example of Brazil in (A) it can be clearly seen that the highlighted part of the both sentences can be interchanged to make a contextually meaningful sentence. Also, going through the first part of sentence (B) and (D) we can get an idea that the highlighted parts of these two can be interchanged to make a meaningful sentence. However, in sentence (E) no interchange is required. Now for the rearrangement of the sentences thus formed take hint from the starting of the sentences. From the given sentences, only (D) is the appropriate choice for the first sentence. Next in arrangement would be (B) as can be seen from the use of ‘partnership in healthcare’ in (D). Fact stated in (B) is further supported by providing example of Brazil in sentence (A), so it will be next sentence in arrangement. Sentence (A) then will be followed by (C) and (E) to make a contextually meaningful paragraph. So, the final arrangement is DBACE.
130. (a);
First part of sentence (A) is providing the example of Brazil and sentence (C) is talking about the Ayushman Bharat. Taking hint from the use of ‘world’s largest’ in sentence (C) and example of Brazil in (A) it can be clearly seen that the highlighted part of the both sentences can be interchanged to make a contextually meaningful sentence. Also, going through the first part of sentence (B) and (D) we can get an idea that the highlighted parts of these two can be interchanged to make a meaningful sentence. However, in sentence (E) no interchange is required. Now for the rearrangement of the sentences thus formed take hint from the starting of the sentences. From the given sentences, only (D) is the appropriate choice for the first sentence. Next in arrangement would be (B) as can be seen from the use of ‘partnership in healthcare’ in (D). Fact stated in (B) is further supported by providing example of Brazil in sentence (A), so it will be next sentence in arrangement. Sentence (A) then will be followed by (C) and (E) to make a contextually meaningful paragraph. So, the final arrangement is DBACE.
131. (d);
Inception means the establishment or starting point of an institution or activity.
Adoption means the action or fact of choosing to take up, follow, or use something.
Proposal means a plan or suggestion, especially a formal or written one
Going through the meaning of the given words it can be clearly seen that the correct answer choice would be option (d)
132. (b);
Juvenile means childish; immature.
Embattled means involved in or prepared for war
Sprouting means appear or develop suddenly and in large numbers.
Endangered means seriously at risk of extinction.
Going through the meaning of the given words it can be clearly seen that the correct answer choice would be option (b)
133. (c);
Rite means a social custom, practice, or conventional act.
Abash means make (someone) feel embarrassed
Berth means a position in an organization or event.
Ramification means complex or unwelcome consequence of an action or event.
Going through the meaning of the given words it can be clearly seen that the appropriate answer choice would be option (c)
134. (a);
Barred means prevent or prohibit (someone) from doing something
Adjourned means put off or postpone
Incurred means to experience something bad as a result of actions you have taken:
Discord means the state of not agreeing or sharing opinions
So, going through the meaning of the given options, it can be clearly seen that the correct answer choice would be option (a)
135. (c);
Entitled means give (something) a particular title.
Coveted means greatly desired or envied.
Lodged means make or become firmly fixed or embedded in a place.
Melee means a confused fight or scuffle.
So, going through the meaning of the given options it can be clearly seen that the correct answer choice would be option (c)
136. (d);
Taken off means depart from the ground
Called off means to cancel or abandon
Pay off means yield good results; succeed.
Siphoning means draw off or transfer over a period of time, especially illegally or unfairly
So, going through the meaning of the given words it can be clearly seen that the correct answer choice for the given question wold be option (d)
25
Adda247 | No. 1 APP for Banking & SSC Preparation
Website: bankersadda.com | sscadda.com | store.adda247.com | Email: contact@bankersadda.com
****************************************
Task goal:
The full set of records must be transcribed character for character.

Answer section:
example of Brazil in (A) it can be clearly seen that the highlighted part of the both sentences can be interchanged to make a contextually meaningful sentence. Also, going through the first part of sentence (B) and (D) we can get an idea that the highlighted parts of these two can be interchanged to make a meaningful sentence. However, in sentence (E) no interchange is required. Now for the rearrangement of the sentences thus formed take hint from the starting of the sentences. From the given sentences, only (D) is the appropriate choice for the first sentence. Next in arrangement would be (B) as can be seen from the use of ‘partnership in healthcare’ in (D). Fact stated in (B) is further supported by providing example of Brazil in sentence (A), so it will be next sentence in arrangement. Sentence (A) then will be followed by (C) and (E) to make a contextually meaningful paragraph. So, the final arrangement is DBACE.
130. (a);
First part of sentence (A) is providing the example of Brazil and sentence (C) is talking about the Ayushman Bharat. Taking hint from the use of ‘world’s largest’ in sentence (C) and example of Brazil in (A) it can be clearly seen that the highlighted part of the both sentences can be interchanged to make a contextually meaningful sentence. Also, going through the first part of sentence (B) and (D) we can get an idea that the highlighted parts of these two can be interchanged to make a meaningful sentence. However, in sentence (E) no interchange is required. Now for the rearrangement of the sentences thus formed take hint from the starting of the sentences. From the given sentences, only (D) is the appropriate choice for the first sentence. Next in arrangement would be (B) as can be seen from the use of ‘partnership in healthcare’ in (D). Fact stated in (B) is further supported by providing example of Brazil in sentence (A), so it will be next sentence in arrangement. Sentence (A) then will be followed by (C) and (E) to make a contextually meaningful paragraph. So, the final arrangement is DBACE.
131. (d);
Inception means the establishment or starting point of an institution or activity.
Adoption means the action or fact of choosing to take up, follow, or use something.
Proposal means a plan or suggestion, especially a formal or written one
Going through the meaning of the given words it can be clearly seen that the correct answer choice would be option (d)
132. (b);
Juvenile means childish; immature.
Embattled means involved in or prepared for war
Sprouting means appear or develop suddenly and in large numbers.
Endangered means seriously at risk of extinction.
Going through the meaning of the given words it can be clearly seen that the correct answer choice would be option (b)
133. (c);
Rite means a social custom, practice, or conventional act.
Abash means make (someone) feel embarrassed
Berth means a position in an organization or event.
Ramification means complex or unwelcome consequence of an action or event.
Going through the meaning of the given words it can be clearly seen that the appropriate answer choice would be option (c)
134. (a);
Barred means prevent or prohibit (someone) from doing something
Adjourned means put off or postpone
Incurred means to experience something bad as a result of actions you have taken:
Discord means the state of not agreeing or sharing opinions
So, going through the meaning of the given options, it can be clearly seen that the correct answer choice would be option (a)
135. (c);
Entitled means give (something) a particular title.
Coveted means greatly desired or envied.
Lodged means make or become firmly fixed or embedded in a place.
Melee means a confused fight or scuffle.
So, going through the meaning of the given options it can be clearly seen that the correct answer choice would be option (c)
136. (d);
Taken off means depart from the ground
Called off means to cancel or abandon
Pay off means yield good results; succeed.
Siphoning means draw off or transfer over a period of time, especially illegally or unfairly
So, going through the meaning of the given words it can be clearly seen that the correct answer choice for the given question wold be option (d)
25
Adda247 | No. 1 APP for Banking & SSC Preparation
Website: bankersadda.com | sscadda.com | store.adda247.com | Email: contact@bankersadda.com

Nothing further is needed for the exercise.